Exercise requirements
Beginning at the top of the listing, repeat each line exactly until the line with "Note : Data" has been repeated too.
___
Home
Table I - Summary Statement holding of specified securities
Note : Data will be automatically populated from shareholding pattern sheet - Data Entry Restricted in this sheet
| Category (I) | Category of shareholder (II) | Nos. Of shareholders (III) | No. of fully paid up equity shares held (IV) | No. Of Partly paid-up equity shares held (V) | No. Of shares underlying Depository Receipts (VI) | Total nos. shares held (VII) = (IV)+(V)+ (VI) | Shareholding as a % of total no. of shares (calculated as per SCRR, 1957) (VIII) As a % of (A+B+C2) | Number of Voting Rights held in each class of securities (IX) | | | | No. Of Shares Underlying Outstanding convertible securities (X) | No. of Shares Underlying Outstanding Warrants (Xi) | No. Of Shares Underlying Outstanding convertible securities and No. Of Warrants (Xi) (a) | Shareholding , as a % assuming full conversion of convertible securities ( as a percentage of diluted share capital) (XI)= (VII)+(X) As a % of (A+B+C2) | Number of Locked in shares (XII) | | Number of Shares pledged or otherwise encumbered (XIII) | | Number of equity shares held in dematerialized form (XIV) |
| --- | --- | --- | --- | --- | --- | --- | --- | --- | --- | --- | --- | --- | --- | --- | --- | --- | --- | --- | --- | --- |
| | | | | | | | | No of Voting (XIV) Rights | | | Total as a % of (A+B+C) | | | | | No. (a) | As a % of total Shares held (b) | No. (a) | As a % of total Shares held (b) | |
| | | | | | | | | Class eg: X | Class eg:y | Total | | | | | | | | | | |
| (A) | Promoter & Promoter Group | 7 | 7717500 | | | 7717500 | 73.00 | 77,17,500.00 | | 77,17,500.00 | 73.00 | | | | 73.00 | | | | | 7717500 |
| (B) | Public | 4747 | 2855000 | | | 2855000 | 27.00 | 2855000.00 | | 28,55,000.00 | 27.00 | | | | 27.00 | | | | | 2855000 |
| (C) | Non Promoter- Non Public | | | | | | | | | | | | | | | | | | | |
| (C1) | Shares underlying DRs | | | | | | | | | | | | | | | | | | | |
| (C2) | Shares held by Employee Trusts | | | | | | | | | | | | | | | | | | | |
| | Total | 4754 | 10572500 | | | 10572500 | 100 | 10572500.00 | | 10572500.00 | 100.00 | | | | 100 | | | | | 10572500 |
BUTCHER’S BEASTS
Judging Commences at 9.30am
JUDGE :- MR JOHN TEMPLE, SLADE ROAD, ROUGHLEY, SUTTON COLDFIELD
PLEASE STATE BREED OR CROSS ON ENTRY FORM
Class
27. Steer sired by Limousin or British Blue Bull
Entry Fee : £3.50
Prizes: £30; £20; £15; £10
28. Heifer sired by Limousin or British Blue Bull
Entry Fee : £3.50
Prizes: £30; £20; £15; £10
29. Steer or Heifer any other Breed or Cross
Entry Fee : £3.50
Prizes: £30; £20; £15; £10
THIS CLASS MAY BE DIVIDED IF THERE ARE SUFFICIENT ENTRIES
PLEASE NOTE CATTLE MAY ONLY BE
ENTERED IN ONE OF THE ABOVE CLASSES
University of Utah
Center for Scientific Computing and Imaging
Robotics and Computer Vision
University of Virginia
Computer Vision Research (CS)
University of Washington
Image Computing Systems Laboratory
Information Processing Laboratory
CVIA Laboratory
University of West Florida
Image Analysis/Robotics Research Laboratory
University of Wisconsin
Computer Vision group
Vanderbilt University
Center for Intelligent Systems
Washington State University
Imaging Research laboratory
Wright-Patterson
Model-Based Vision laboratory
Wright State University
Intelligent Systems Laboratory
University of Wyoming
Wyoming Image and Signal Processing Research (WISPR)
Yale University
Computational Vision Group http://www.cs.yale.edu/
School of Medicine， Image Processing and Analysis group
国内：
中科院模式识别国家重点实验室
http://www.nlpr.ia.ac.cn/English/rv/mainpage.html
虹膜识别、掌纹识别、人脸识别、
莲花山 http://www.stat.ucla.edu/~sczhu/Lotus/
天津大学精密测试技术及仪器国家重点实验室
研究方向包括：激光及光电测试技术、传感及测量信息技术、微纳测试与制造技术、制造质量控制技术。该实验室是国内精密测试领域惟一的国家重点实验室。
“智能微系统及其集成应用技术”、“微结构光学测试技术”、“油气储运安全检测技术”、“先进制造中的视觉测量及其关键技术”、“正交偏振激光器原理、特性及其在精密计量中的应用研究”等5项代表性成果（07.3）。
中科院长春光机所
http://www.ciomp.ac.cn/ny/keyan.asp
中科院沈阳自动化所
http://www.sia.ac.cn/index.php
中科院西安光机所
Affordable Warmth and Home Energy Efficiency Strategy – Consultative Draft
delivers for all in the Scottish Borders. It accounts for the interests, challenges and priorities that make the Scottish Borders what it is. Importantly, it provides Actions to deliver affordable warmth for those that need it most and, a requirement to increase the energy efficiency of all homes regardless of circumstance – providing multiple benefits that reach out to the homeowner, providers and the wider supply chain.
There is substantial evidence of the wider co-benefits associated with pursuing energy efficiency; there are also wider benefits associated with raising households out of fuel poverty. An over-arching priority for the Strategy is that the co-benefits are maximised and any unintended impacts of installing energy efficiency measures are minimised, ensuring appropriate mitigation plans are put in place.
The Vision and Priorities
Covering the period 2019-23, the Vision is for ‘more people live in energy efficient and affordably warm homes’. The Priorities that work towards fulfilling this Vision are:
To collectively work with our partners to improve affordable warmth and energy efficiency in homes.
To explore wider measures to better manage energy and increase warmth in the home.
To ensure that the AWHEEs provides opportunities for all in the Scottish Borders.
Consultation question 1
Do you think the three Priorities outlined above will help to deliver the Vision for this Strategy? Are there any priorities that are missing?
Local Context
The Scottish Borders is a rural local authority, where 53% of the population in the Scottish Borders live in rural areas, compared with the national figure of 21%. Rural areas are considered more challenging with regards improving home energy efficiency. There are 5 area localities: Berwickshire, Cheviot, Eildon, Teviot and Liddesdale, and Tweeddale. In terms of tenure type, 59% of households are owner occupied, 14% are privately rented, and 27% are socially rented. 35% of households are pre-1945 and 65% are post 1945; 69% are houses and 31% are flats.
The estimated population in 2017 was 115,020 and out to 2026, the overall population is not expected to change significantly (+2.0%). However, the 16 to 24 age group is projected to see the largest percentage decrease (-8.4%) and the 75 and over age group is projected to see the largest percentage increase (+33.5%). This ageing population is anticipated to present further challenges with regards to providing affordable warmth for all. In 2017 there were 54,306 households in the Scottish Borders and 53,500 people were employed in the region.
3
___
Expected answer
Home
Table I - Summary Statement holding of specified securities
Note : Data will be automatically populated from shareholding pattern sheet - Data Entry Restricted in this sheet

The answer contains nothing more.